Current zoning on the Bradley Blvd. site. Green is parks and public facilities and blue is waterfront.

The Richland City Council spent almost as much time Tuesday night in secret, executive session as it did zipping through the rest of the agenda. It doesn’t take long when 21 items on the consent calendar have no discussion and one vote.

No resident commented on any of the three public hearings.

 The second hearing, the proposed rezoning of the riverfront property now zoned for parks to waterfront zoning to allow for commercial development, was a closed hearing.  A resident could only comment if they had participated in the hearing examiner process.

The hearing examiner announcements appear in some obscure section, in tiny print, in the Tri City Herald. They also appear on the city’s website if you think to look for the sporadic hearings.

However, during the public comment section, residents are given a whole two minutes to talk about whatever their little heart’s desire. That didn’t stop the city clerk from calling the The Observer on Tuesday afternoon to find out what she planned to talk about. Is this something new???
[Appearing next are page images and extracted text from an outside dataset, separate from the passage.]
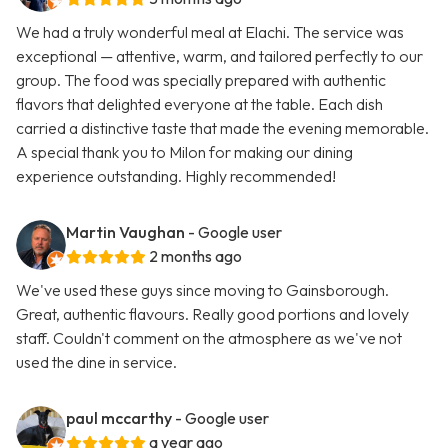
We had a truly wonderful meal at Elachi. The service was
exceptional — attentive, warm, and tailored perfectly to our
group. The food was specially prepared with authentic
flavors that delighted everyone at the table. Each dish
carried a distinctive taste that made the evening memorable.
A special thank you to Milon for making our dining
experience outstanding. Highly recommended!
Martin Vaughan
- Google user
2 months ago
We've used these guys since moving to Gainsborough.
Great, authentic flavours. Really good portions and lovely
staff. Couldn't comment on the atmosphere as we've not
used the dine in service.
paul mccarthy
- Google user
a year ago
The Observer congratulated the city council for bringing so many of us together –left, right and center politically — in opposing any fooling with our parks or parkland. She asked that they pull the item from the consent calendar and have a discussion and a separate vote so everyone could see where they stand on the matter.

Mayor Ryan Lukson pointed out the comment didn’t count since The Observer didn’t participate with the hearing examiner. “Nothing personal,” he said. 

Later Lukson explained that the Waterfront zoning had recently be changed to allow for parks as well as other types of development. Councilmembers Michael Alvarez and Terry Christensen said that they believed that there would be a park on the site. Hummm, then why did they change the zoning?

The council also voted unanimously to approve a controversial residential townhouse development on the Horn Rapids golf course.